Sweeney didn’t have the advantage of AI-driven algorithms – but then, that might have been overkill; all that was needed was $20 to purchase the voter rolls from the City of Cambridge, MA, and the patience to match up the three remaining pieces of information that survived the anonymisation process in both the GIC data and the electoral register: zip code, birth date and sex.
It would take an improbable level of forensic will and resources to likewise match up GPS coordinates from anonymised search results histories and satnav data dumps, particularly if one was seeking to re-identify a particular individual; but it’s a casual task for a vector machine trawling and collating NoSQL datasets that are so large as to be not considered ‘human readable’.
Today’s government report tempers this administration’s consistent enthusiasm about the possibilities of the AI-enabled society with cautionary notes about the need for new ethical frameworks and approaches to the integration of AI into government and private structures, and suggest that AI ‘is not a replacement, or substitute for human intelligence. It is an entirely different way of reaching conclusions.’
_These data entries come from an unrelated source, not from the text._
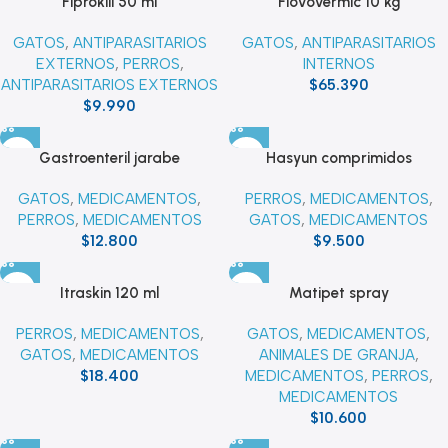
Fiprokill 50 ml
Flovovermic 10 kg
GATOS
,
ANTIPARASITARIOS
GATOS
,
ANTIPARASITARIOS
EXTERNOS
,
PERROS
,
INTERNOS
ANTIPARASITARIOS EXTERNOS
$
65.390
$
9.990
Gastroenteril jarabe
Hasyun comprimidos
GATOS
,
MEDICAMENTOS
,
PERROS
,
MEDICAMENTOS
,
PERROS
,
MEDICAMENTOS
GATOS
,
MEDICAMENTOS
$
12.800
$
9.500
Itraskin 120 ml
Matipet spray
PERROS
,
MEDICAMENTOS
,
GATOS
,
MEDICAMENTOS
,
GATOS
,
MEDICAMENTOS
ANIMALES DE GRANJA
,
$
18.400
MEDICAMENTOS
,
PERROS
,
MEDICAMENTOS
$
10.600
Additionally, it suggests that government analysts wishing to implement AI solutions should begin their experiments in sandbox environments, where the technology can be explored without harm. It also promotes the current interest in developing codes of conduct for artificial intelligence use.
The report further advises that a chief executive or senior stakeholder be held accountable for the behaviour of artificial intelligence within their purview:
‘Despite current uncertainty over the nature of responsibility for choices informed by artificial intelligence, there will need to be clear lines of accountability. It may be thought necessary for a chief executive or senior stakeholder to be held ultimately accountable for the decisions made by algorithms. Without a measure of this sort it is unlikely that trust in the use of artificial intelligence could be maintained.’